Refresh and embed
gitcrawl refresh is the one command most users want. It runs sync → embed → cluster in order, with the same flags you would use individually.
#refresh
gitcrawl refresh owner/repo
By default this performs:
- Sync — open + recently closed issues and PRs (see Sync)
- Embed — fill
thread_vectorsfor any thread whose document changed - Cluster — rebuild durable clusters with the standard thresholds
Disable any stage with --no-sync, --no-embed, --no-cluster. The remaining stages still run; failures are reported per stage in the JSON output.
#Stage-specific flags
refresh forwards flags through to the underlying stages:
| Forwarded to | Flag |
|---|---|
| sync | --since, --state, --limit, --include-comments |
| embed | --limit |
| cluster | --threshold (0.80), --min-size (1), --max-cluster-size (40), --k (16), --cross-kind-threshold (0.93) |
--include-code is accepted but currently a no-op.
#JSON output
gitcrawl refresh owner/repo --json
{
"repository": "owner/repo",
"sync": { "selected": 124, "inserted": 12, "updated": 9, "run_id": 42 },
"embed": { "selected": 21, "embedded": 21, "skipped": 0, "failed": 0, "model": "text-embedding-3-small", "run_id": 43 },
"cluster": {
"threshold": 0.8, "cross_kind": 0.93, "min_size": 1, "max_size": 40, "k": 16,
"vector_count": 312, "edge_count": 1042, "cluster_count": 87, "member_count": 312, "run_id": 44
}
}
Each stage object mirrors the JSON shape of the standalone command.
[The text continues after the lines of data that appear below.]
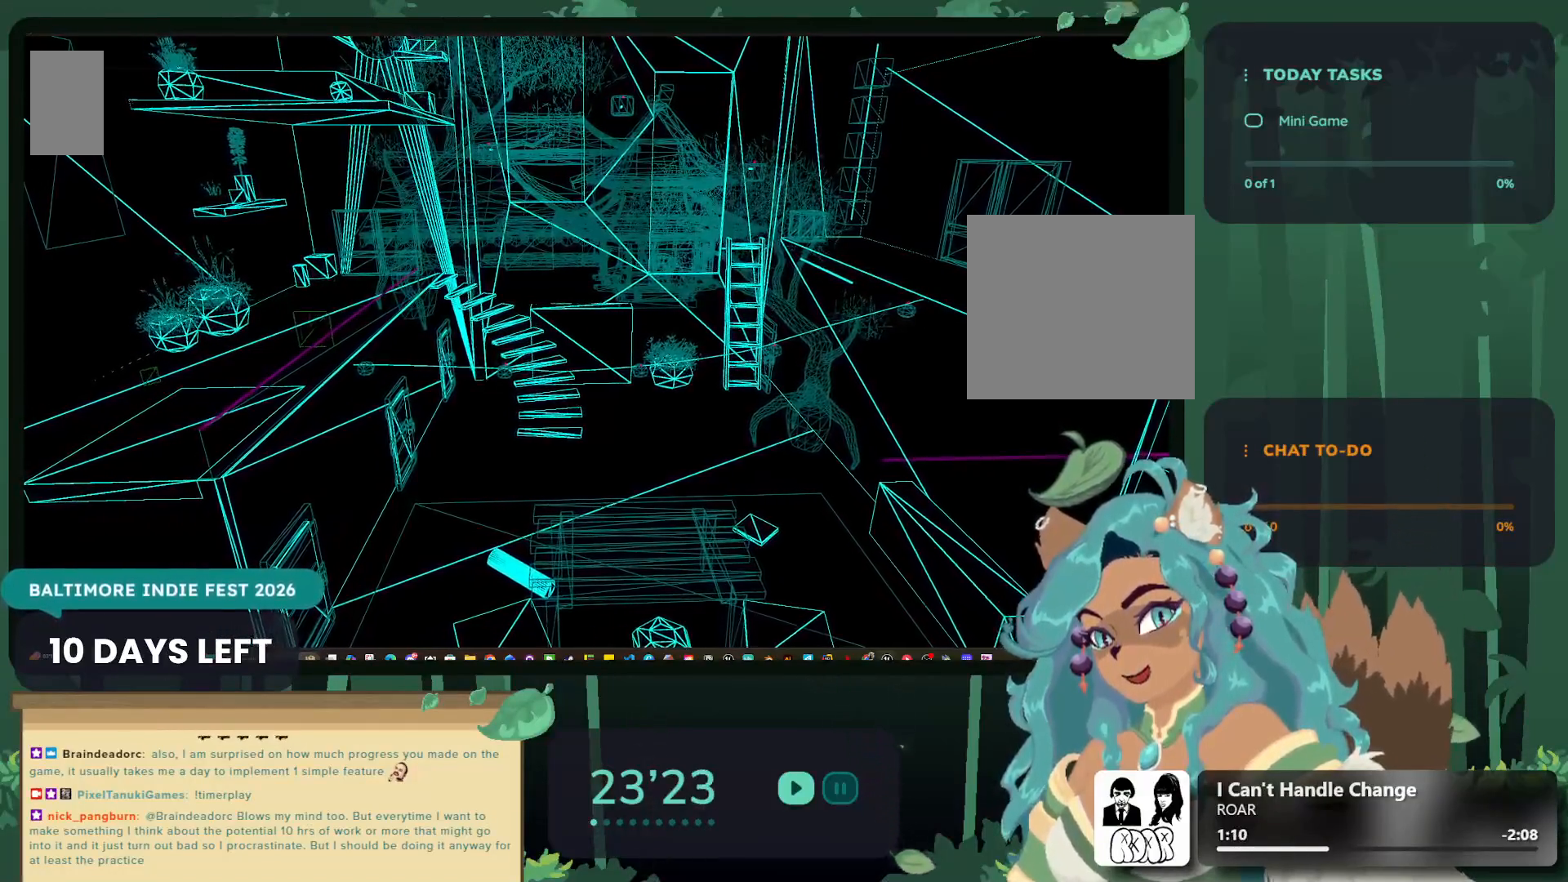
{"buttons": [], "left_stick": "right", "right_stick": "center", "events": [[200, "A", "up"], [350, "left_stick", "right"]]}
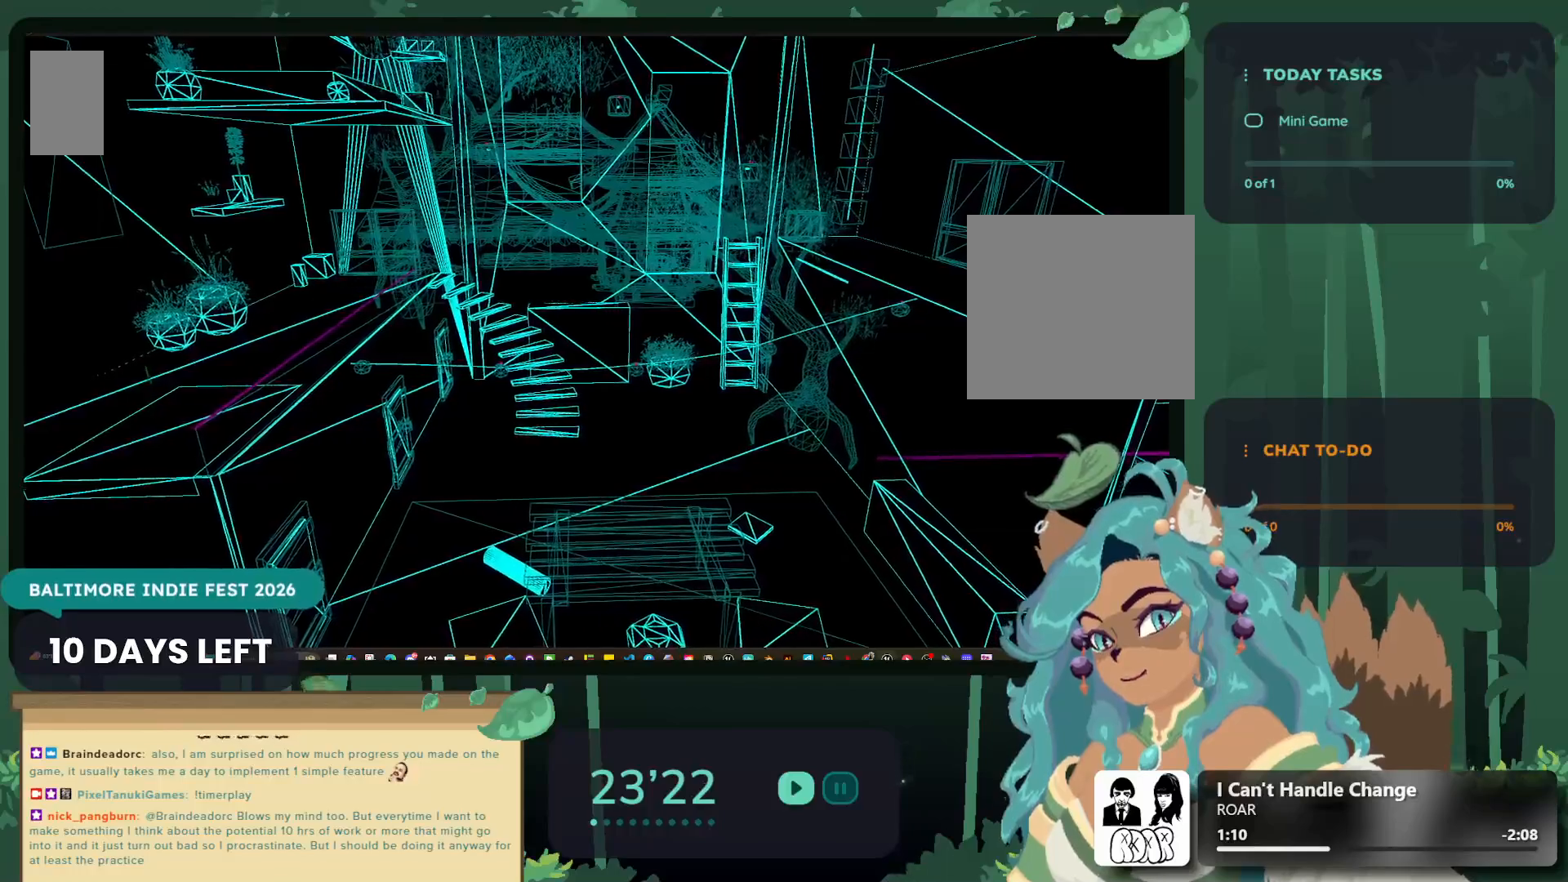
{"buttons": ["B"], "left_stick": "center", "right_stick": "center", "events": [[150, "B", "down"], [283, "left_stick", "center"], [333, "B", "up"], [433, "B", "down"]]}
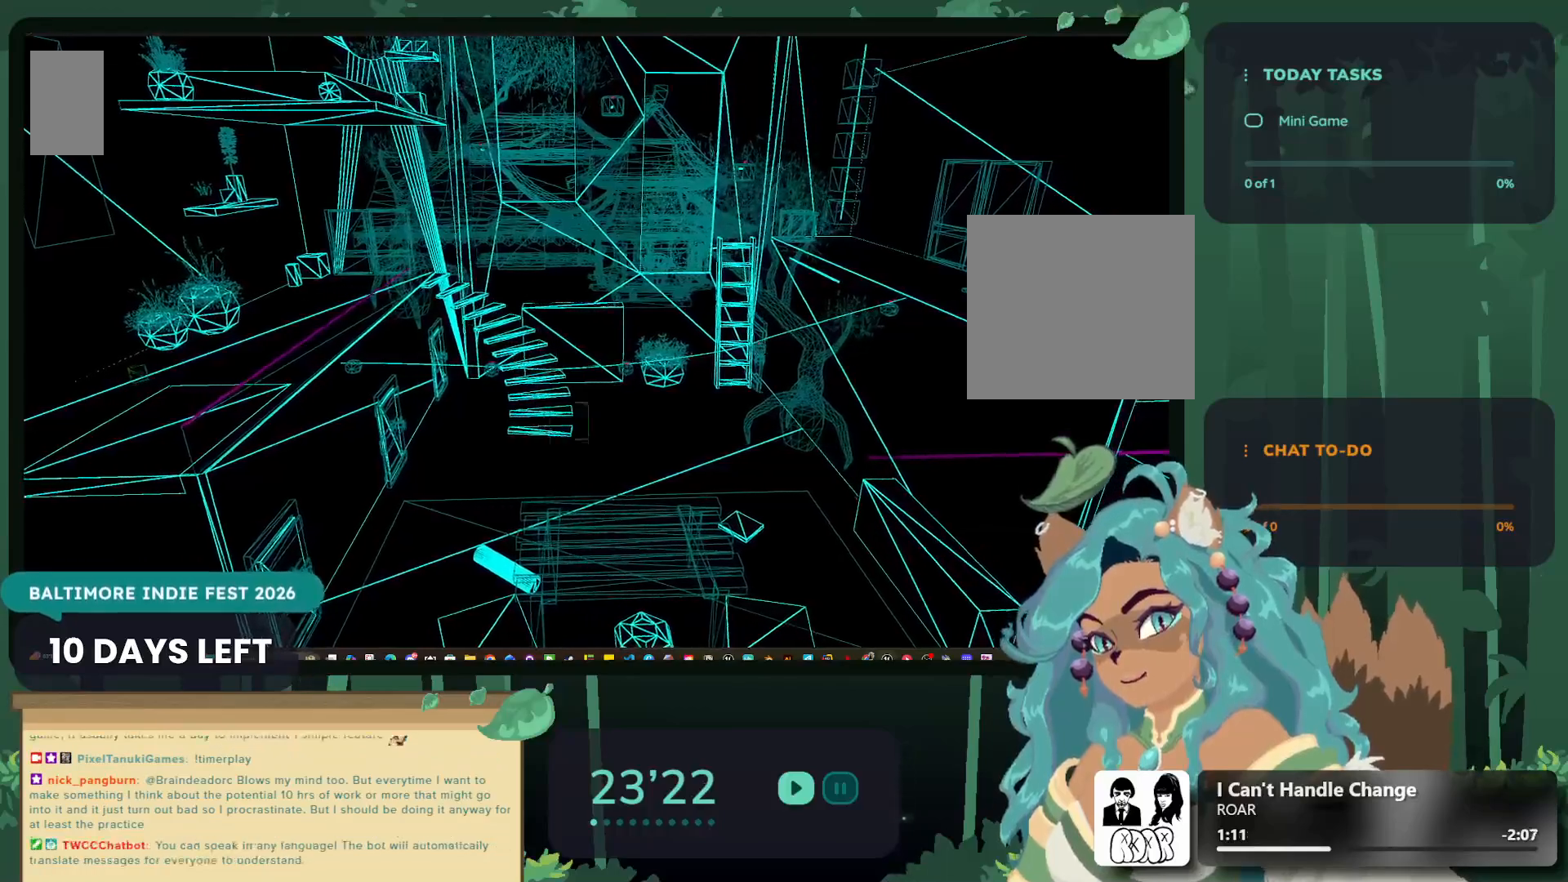
{"buttons": [], "left_stick": "up", "right_stick": "center", "events": [[100, "B", "up"], [133, "left_stick", "left"], [300, "left_stick", "up"]]}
You can read the per-stage run_id later via gitcrawl runs --kind sync|embedding|cluster.
#embed
gitcrawl embed owner/repo
Generates OpenAI embeddings for any thread whose document hash has changed since its last embedding. Works through the database in batches (default size 64) with bounded concurrency (default 2).
#Flags
| Flag | Default | Description |
|---|---|---|
--number <n> | (any) | Embed a single issue/PR by number |
--limit <n> | (no limit) | Maximum rows to embed in this run |
--force | (off) | Re-embed every selected row, ignoring content hash |
--include-closed | (off) | Include closed threads |
#When to --force
You should rarely need it. The pipeline auto-forces a rebuild when:
- The configured embedding model changes (
GITCRAWL_EMBED_MODELorembed_modelin config) - The embedding input rune cap changes (so older, larger-cap vectors are not silently mixed in)
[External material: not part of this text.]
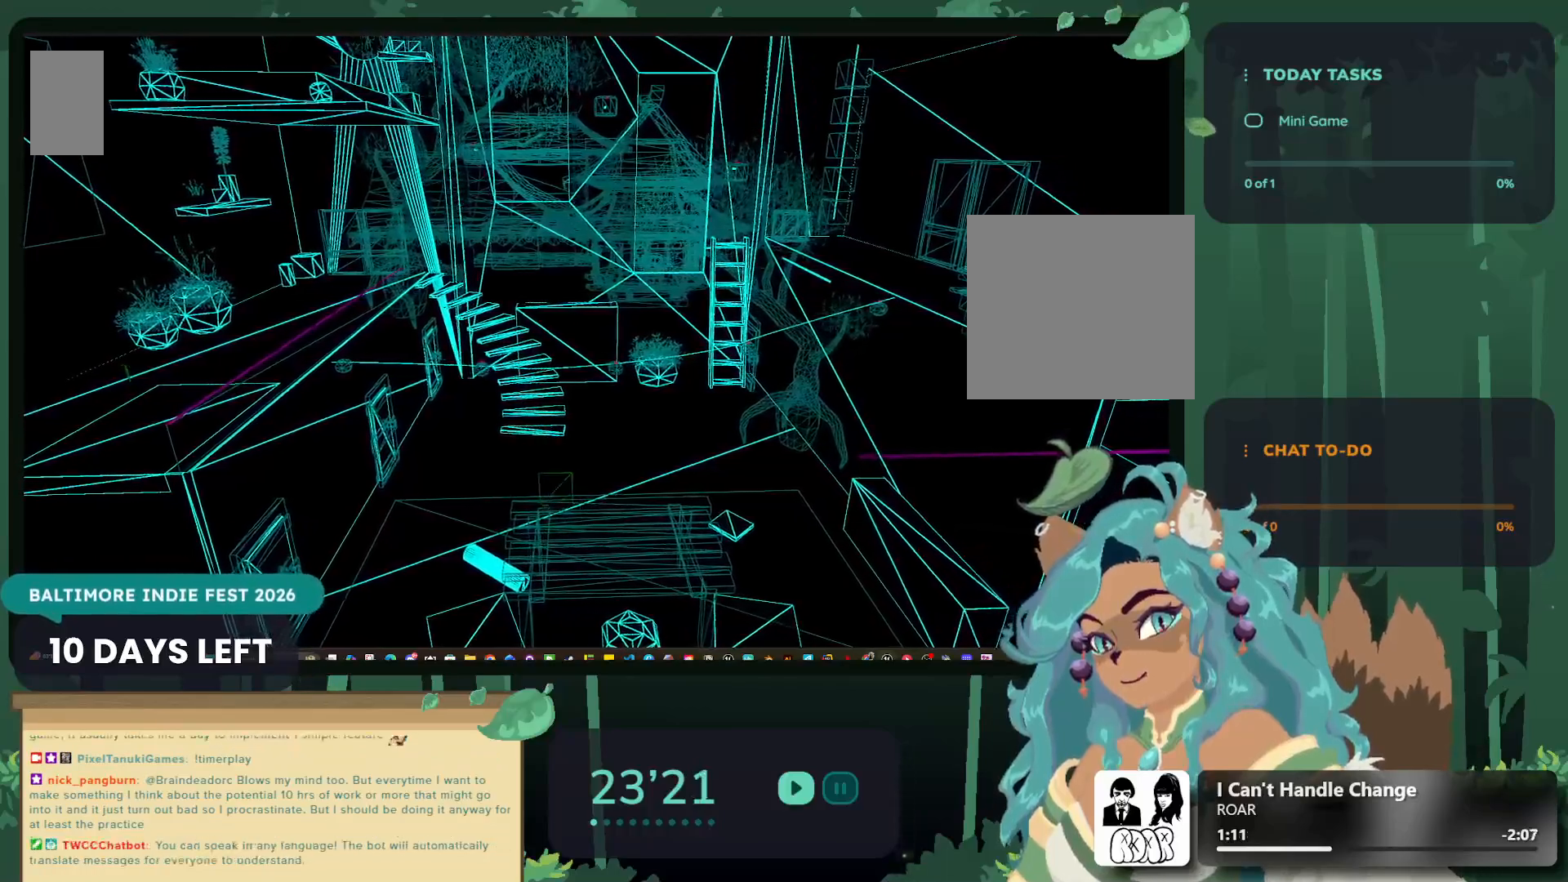
{"buttons": [], "left_stick": "up", "right_stick": "center", "events": [[200, "A", "down"], [383, "A", "up"]]}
Use --force manually if you have manually edited vectors, or want to confirm an output is reproducible from scratch.
#Failure handling
OpenAI errors are retried with backoff unless GITCRAWL_OPENAI_RETRY_DISABLED=1. The JSON output includes a failures array with batch-level diagnostics (batch_start, batch_end, attempts, status, code, message) so partial failures do not silently drop rows.
Oversized inputs are capped before being sent upstream so a single huge body cannot exceed the model's input limit.
#JSON output
{
"repository": "owner/repo",
"model": "text-embedding-3-small",
"basis": "title_original",
"selected": 21,
"embedded": 20,
"skipped": 0,
"failed": 1,
"retries": 3,
"status": "ok",
"failures": [
{ "batch_start": 16, "batch_end": 17, "attempts": 3, "status": 429, "type": "rate_limit", "code": "rate_limit_exceeded", "message": "..." }
],
"run_id": 43
}
#runs
Inspect what refresh, sync, embed, or cluster actually did:
gitcrawl runs owner/repo --kind sync # default kind
gitcrawl runs owner/repo --kind embedding
gitcrawl runs owner/repo --kind cluster
Each row carries started_at, finished_at, status, and stats_json — useful when an agent needs to know whether a sync is fresh enough or whether the last cluster pass converged.
#Cost notes
- GitHub. Sync uses standard REST endpoints; the API quota is the dominant cost on busy repos. Use
--include-commentsand--with pr-detailsselectively. - OpenAI.
text-embedding-3-smallis inexpensive but not free.embedis bounded by--limitif you want to stay under a budget on initial backfills. - Disk. Vectors, generated documents, and raw API payloads grow with the repo. The portable-store flow includes
gitcrawl portable pruneto keep published payloads small while retaining compact comments and PR details — see Portable stores.